START Exercise input

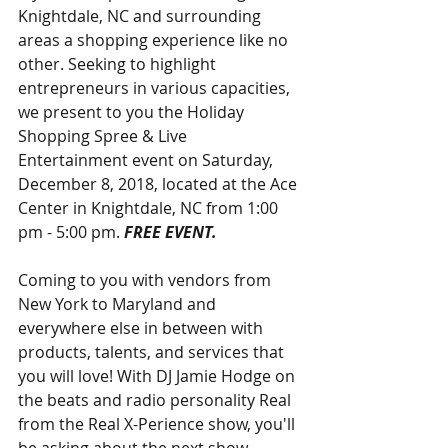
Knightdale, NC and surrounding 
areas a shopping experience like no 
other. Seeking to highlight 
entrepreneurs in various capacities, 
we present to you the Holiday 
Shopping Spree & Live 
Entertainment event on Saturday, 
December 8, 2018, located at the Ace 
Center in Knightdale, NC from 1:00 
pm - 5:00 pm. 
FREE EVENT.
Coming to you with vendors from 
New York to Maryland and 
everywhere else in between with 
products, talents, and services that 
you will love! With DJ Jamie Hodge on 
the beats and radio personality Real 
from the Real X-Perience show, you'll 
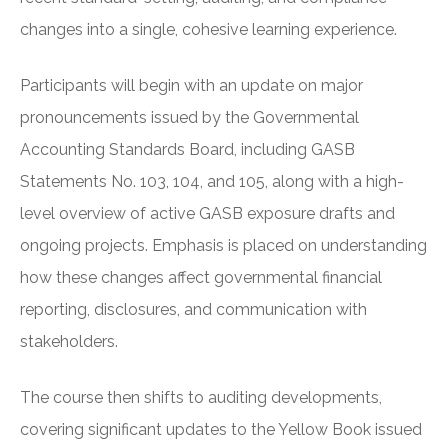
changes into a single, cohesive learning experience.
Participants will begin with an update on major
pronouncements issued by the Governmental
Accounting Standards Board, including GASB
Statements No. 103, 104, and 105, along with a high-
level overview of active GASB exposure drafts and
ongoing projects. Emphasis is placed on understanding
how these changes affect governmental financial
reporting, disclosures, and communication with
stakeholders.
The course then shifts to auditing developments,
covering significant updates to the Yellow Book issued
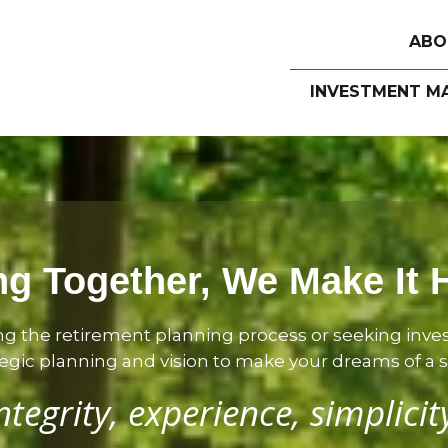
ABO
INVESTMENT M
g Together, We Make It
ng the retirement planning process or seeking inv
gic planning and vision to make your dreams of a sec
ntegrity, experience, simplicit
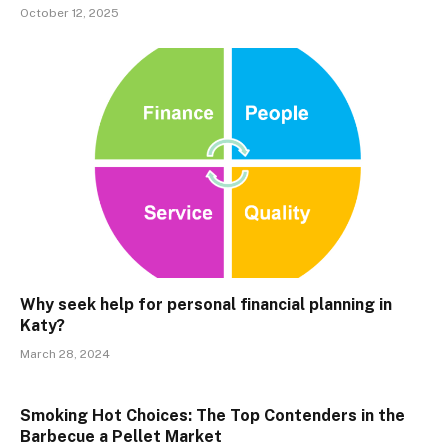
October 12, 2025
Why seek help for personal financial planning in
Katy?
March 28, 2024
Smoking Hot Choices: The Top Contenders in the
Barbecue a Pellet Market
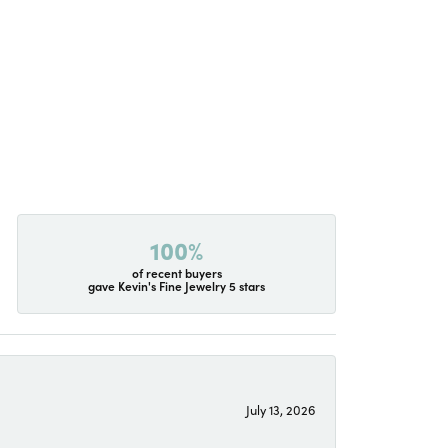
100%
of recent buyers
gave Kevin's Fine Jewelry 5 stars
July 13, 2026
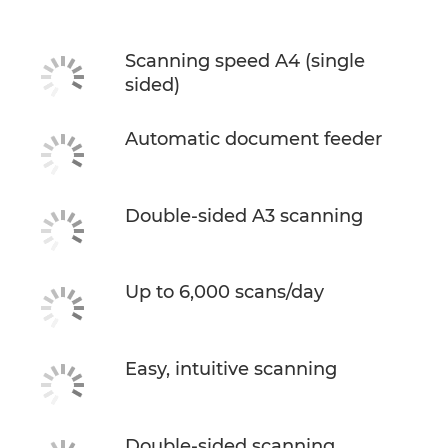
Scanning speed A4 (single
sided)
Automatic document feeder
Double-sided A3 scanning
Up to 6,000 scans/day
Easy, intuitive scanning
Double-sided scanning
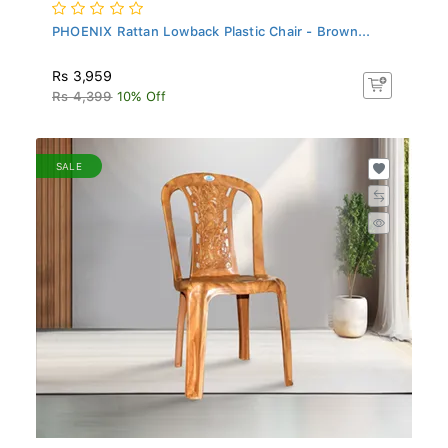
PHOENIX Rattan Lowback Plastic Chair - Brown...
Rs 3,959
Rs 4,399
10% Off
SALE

END Exercise input
START Exercise input

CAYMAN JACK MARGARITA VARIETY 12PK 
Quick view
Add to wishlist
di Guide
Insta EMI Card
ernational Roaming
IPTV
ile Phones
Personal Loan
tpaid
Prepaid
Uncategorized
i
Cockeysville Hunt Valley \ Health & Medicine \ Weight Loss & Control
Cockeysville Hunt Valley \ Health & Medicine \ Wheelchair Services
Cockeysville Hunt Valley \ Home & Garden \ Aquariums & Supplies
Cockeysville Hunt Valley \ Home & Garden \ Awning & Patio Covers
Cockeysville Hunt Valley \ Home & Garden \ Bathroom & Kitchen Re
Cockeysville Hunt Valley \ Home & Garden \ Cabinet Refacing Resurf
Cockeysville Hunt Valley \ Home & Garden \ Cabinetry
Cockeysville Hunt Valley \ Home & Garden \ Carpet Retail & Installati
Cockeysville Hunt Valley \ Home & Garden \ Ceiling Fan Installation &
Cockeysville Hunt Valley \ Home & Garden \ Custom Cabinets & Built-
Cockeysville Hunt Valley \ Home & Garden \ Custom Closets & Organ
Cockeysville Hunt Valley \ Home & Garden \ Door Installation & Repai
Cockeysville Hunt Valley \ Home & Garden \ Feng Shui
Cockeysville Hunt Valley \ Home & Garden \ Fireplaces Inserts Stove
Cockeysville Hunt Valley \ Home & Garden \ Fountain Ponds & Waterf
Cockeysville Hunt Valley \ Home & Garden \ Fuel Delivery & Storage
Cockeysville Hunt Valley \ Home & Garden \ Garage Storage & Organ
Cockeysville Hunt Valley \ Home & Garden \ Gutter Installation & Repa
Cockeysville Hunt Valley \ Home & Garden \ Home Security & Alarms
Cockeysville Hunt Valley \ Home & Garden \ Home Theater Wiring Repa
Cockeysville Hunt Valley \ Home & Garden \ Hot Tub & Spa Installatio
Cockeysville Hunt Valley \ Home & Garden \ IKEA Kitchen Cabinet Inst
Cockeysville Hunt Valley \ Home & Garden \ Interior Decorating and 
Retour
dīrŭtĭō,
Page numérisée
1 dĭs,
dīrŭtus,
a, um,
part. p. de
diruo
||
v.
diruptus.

END Exercise input

■ Task prompt: Lay out the data between the lines holding "Knightdale, NC and surrounding" and "covering significant updates", inclusive, as a JSON list of strings with one string per line. Skip blank lines and leave the pictures out of the answer.

■ Solution:
[
  "Knightdale, NC and surrounding ",
  "areas a shopping experience like no ",
  "other. Seeking to highlight ",
  "entrepreneurs in various capacities, ",
  "we present to you the Holiday ",
  "Shopping Spree & Live ",
  "Entertainment event on Saturday, ",
  "December 8, 2018, located at the Ace ",
  "Center in Knightdale, NC from 1:00 ",
  "pm - 5:00 pm. ",
  "FREE EVENT.",
  "Coming to you with vendors from ",
  "New York to Maryland and ",
  "everywhere else in between with ",
  "products, talents, and services that ",
  "you will love! With DJ Jamie Hodge on ",
  "the beats and radio personality Real ",
  "from the Real X-Perience show, you'll ",
  "changes into a single, cohesive learning experience.",
  "Participants will begin with an update on major",
  "pronouncements issued by the Governmental",
  "Accounting Standards Board, including GASB",
  "Statements No. 103, 104, and 105, along with a high-",
  "level overview of active GASB exposure drafts and",
  "ongoing projects. Emphasis is placed on understanding",
  "how these changes affect governmental financial",
  "reporting, disclosures, and communication with",
  "stakeholders.",
  "The course then shifts to auditing developments,",
  "covering significant updates to the Yellow Book issued"
]